Ella era una cría de dieciséis años que vivía en los suburbios de París, en una casa desvencijada que solo ella se ocupaba de mantener limpia. Su padre, holgazán y borracho, vivía del miserable sueldo que cobraba su madre por jornadas de doce horas en una fábrica textil. Como se lo fundía en alcohol y, aunque su madre se negara a verlo, en prostitutas, ella había tenido que dejar de estudiar y ponerse a trabajar en lo único que encontró.

A través de un anuncio en el periódico donde buscaban a un estudiante como ayudante de reparto, desde los catorce años pasó sus días callejeando por París, sirviendo de recadera de un empresario que tenía negocios de todo tipo, muchos de ellos nada lícitos.

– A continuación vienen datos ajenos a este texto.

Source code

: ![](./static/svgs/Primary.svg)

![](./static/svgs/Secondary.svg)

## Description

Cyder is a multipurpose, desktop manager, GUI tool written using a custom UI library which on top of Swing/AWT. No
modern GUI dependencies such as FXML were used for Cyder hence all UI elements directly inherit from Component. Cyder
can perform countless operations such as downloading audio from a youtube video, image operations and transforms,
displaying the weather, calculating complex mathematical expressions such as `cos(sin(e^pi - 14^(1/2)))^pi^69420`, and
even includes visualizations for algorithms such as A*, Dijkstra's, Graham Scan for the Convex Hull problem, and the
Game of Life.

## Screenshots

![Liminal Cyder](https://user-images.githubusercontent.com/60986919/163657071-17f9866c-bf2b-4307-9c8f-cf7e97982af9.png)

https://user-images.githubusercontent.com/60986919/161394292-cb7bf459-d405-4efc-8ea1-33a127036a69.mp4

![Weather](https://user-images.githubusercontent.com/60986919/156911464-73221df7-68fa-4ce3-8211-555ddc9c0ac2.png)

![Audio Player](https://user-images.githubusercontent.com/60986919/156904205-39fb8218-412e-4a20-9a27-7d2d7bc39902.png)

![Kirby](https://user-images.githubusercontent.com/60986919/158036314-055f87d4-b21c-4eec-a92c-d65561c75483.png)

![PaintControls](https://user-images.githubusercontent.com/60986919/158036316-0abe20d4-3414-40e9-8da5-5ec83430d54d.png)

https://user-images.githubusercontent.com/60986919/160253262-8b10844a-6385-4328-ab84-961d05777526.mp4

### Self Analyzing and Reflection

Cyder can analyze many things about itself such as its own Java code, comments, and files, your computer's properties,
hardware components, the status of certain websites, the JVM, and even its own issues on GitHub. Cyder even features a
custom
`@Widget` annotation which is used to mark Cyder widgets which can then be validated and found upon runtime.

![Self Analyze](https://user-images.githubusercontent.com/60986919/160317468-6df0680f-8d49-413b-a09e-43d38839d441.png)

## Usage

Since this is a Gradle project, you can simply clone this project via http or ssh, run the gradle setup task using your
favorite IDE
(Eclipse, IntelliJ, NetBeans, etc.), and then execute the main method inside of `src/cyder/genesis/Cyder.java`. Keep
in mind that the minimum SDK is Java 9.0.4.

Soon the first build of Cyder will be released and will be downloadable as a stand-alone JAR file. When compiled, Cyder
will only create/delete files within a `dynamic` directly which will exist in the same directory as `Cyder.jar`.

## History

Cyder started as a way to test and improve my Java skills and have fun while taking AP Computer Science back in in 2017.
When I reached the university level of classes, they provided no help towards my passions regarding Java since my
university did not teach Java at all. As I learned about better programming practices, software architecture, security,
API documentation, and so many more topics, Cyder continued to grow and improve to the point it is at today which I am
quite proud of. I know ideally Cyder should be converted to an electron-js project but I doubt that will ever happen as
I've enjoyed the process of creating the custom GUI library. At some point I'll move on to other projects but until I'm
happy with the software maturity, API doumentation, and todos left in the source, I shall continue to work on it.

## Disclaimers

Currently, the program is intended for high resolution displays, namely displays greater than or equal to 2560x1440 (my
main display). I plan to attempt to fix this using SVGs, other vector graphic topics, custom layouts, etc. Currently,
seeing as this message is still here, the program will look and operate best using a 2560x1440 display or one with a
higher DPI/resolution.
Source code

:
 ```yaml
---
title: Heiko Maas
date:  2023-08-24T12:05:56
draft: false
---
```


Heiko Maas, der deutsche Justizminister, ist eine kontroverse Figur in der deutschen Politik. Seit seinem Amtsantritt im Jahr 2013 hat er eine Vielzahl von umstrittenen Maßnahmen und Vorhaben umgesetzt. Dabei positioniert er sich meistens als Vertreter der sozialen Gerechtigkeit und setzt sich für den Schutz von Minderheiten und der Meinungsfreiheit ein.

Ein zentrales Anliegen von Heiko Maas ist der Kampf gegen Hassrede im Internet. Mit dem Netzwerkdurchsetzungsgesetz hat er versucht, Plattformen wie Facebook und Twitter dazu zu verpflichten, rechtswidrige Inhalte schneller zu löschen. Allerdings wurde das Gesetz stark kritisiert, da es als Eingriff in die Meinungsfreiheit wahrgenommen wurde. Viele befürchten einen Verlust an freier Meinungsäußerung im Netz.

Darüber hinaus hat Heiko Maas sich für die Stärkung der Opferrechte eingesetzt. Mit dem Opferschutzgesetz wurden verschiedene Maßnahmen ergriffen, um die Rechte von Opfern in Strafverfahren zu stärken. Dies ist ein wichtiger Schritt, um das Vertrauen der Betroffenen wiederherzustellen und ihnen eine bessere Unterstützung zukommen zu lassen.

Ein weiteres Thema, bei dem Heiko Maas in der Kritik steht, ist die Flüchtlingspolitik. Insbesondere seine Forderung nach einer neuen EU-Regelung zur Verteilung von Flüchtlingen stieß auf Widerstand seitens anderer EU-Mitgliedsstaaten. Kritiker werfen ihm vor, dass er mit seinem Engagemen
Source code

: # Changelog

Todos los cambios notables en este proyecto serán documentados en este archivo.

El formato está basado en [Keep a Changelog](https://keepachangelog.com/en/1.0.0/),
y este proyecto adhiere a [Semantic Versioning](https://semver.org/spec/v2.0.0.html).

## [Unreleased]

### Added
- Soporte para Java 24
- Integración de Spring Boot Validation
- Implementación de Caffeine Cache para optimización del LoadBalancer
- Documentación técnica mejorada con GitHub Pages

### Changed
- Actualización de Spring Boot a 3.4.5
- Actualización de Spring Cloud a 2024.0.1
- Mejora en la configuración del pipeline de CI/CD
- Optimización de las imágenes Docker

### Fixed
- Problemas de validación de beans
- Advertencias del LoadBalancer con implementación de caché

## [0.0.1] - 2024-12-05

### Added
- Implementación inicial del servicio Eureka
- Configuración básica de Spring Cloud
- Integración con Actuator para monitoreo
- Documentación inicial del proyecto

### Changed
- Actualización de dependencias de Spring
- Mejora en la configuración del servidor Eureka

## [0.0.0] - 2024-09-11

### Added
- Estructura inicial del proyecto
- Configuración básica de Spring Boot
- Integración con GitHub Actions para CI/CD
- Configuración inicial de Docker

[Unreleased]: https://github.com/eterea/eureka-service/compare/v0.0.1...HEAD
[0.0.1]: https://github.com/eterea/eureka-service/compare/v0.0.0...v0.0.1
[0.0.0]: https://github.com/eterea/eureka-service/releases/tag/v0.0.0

A Alexia le traía sin cuidado lo que contuvieran los sobres y paquetes que transportaba en su mochila escolar mientras siguiera cobrando su paga semanal, de la cual escondía la mitad bajo una baldosa de la cocina, detrás del cubo y la fregona que suponía que su padre jamás tocaría.

Su mundo cambió una calurosa tarde de verano. Al salir de hacer una de sus entregas en un edificio aún en construcción, donde solo tuvo que dejar el envío en un buzón sin tan siquiera hablar con nadie —aunque sabía que la estaban observando en todo momento— decidió tomar un autobús para volver a casa, pues el lugar estaba demasiado lejos y la temperatura era sofocante para ir a pie.

Sola en la parada, se sobresaltó al oír una multitud de sirenas. Se escucharon unos disparos en el interior del edificio y, poco después, varios hombres salieron y se desperdigaron en diferentes direcciones.

Un rezagado salió por una ventana y se acercó a ella cojeando. La miró un par de segundos y, al oír las sirenas demasiado cerca, le hizo un gesto con dos dedos en sus labios para que guardara silencio antes de esconderse entre una pila de escombros de la obra.

Las sirenas llamaron la atención de algunos vecinos de la zona, que se asomaron a las ventanas o se acercaron a curiosear. Un buen número de policías rodeó el edificio, y poco a poco fueron entrando casi todos. De los que se quedaron fuera, uno en concreto miró con sospecha entre los materiales de obra, levantando lonas y apartando palés de madera con un instinto que hizo que el corazón de Alexia se detuviera en su pecho.